Everything you need to know about the plan to release treated Fukushima water

The storage tanks for treated water at the tsunami-crippled Fukushima nuclear power plant.
They will be full by the second half of 2022.
Photograph: Kyodo/Reuters

From The Guardian by AFP

Japan has announced it will dump 1m tonnes of contaminated water into the ocean, sparking controversy

Japan’s decision to release more than 1m tonnes of treated radioactive water from the stricken Fukushima nuclear plant into the sea has sparked controversy inside and outside the country.
Here are some questions and answers about the plan, which is expected to take decades to complete.
 

 
What is the processed water?

Since the 2011 nuclear disaster, radioactive water has accumulated at the plant, including liquid used for cooling, and rain and groundwater that has seeped in.
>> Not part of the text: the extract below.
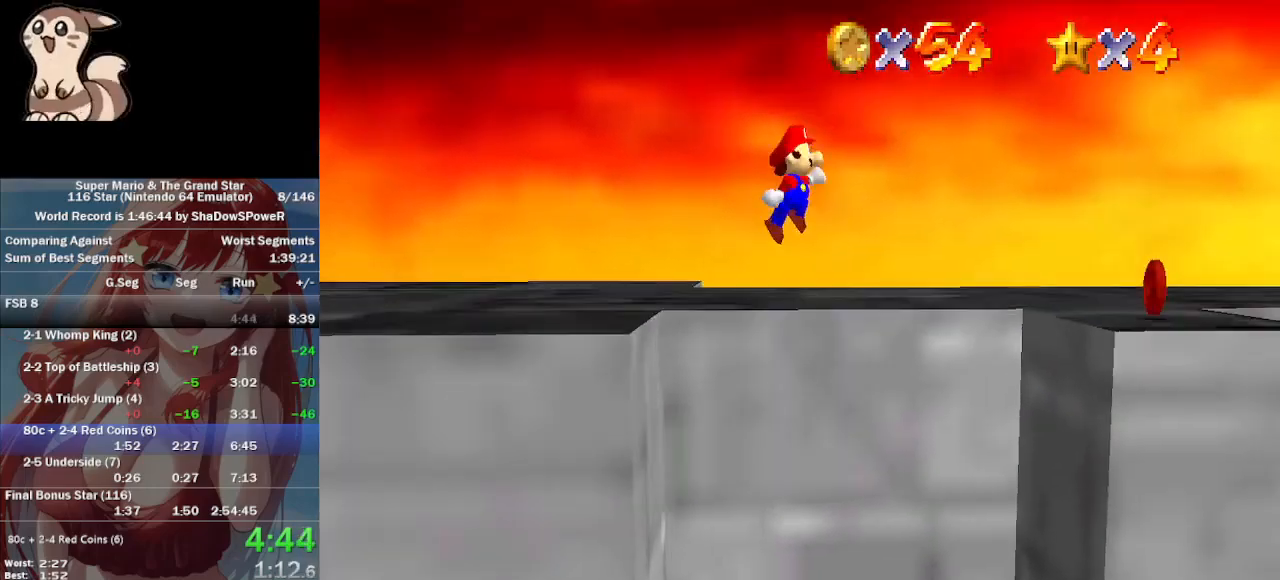
{"dt_ms": 500, "buttons": [], "left_stick": "up", "events": [[233, "left_stick", "right"], [267, "C_DOWN", "down"], [267, "C_LEFT", "down"], [400, "left_stick", "center"], [433, "C_DOWN", "up"], [433, "C_LEFT", "up"], [467, "left_stick", "up"]]}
An extensive pumping and filtration system known as Alps (advanced liquid processing system) extracts tonnes of newly contaminated water each day and filters out most radioactive elements.

The plant operator, Tepco, has built more than 1,000 tanks to hold some 1.25m tonnes of processed water at the site but they will be full by the second half of 2022.

The Alps process removes most of the radioactive isotopes to levels below international safety guidelines for nuclear plant waste water.

But it cannot remove some, including tritium, a radioactive isotope of hydrogen that experts say is only harmful to humans in very large doses.

The half-life of tritium – the time needed for one half the atoms of a radioactive isotope to decay – is 12.3 years.
In humans, it has an estimated biological half-life of seven to 10 days.

How will it be released?

Japan’s government has backed a plan to dilute the processed water and release it into the sea.

The government says the process meets international standards, and it has been endorsed by the International Atomic Energy Agency.
“Releasing into the ocean is done elsewhere,” IAEA’s director general, Rafael Mariano Grossi, has said. “It’s not something new. There is no scandal here.”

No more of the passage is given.